De ervaringsdeskundige benut deze kennis en vaardigheden door soortgelijke ervaringen van anderen te verhelderen, door lotgenoten te helpen, door als klankbord te dienen voor beleidswijzigingen of technische innovaties die gericht zijn op verbetering van het betreffende ervaringsdomein, te ondersteunen bij het herstel van een psychische of lichamelijke aandoening, te bemiddelen met professionals of door te ondersteunen bij programma's die bijvoorbeeld gericht zijn op armoedepreventie of problemen met eenzaamheid en het voorkomen en afwennen van een ongezonde of onwenselijke levensstijl.
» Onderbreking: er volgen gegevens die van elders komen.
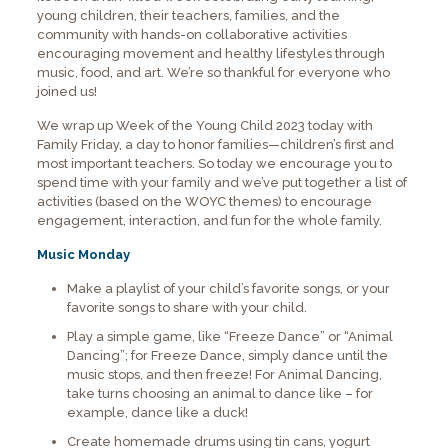
young children, their teachers, families, and the
community with hands-on collaborative activities
encouraging movement and healthy lifestyles through
music, food, and art. We’re so thankful for everyone who
joined us!
We wrap up Week of the Young Child 2023 today with
Family Friday, a day to honor families—children’s first and
most important teachers. So today we encourage you to
spend time with your family and we’ve put together a list of
activities (based on the WOYC themes) to encourage
engagement, interaction, and fun for the whole family.
Music Monday
Make a playlist of your child’s favorite songs, or your
favorite songs to share with your child.
Play a simple game, like “Freeze Dance” or “Animal
Dancing”; for Freeze Dance, simply dance until the
music stops, and then freeze! For Animal Dancing,
take turns choosing an animal to dance like – for
example, dance like a duck!
Create homemade drums using tin cans, yogurt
Om de kennis en vaardigheden van een ervaringsdeskundige te vergroten zijn er scholingsmogelijkheden. Sinds 2016 zijn sommige opleidingen erkend door het ministerie van VWS, waaronder opleidingen op MBO- en HBO-AD-niveau. Ook is voor de geestelijke gezondheidszorg een beroepsprofiel opgesteld dat verschillende niveaus van ervaringsdeskundigheid beschrijft. Sinds 2012 bestaat er een vakvereniging voor ervaringsdeskundigen, de VVVE, in 2018 is deze vereniging ook opengesteld voor vrijwilliger ervaringsdeskundigen onder de naam VvEd. Na een oorspronkelijke start met subsidie van het Revalidatie Fonds, is de focus anno 2018 gericht op de GGZ. In 2019 is de Veerkracht Centrale gestart als landelijk netwerk van ervaringsdeskundigen.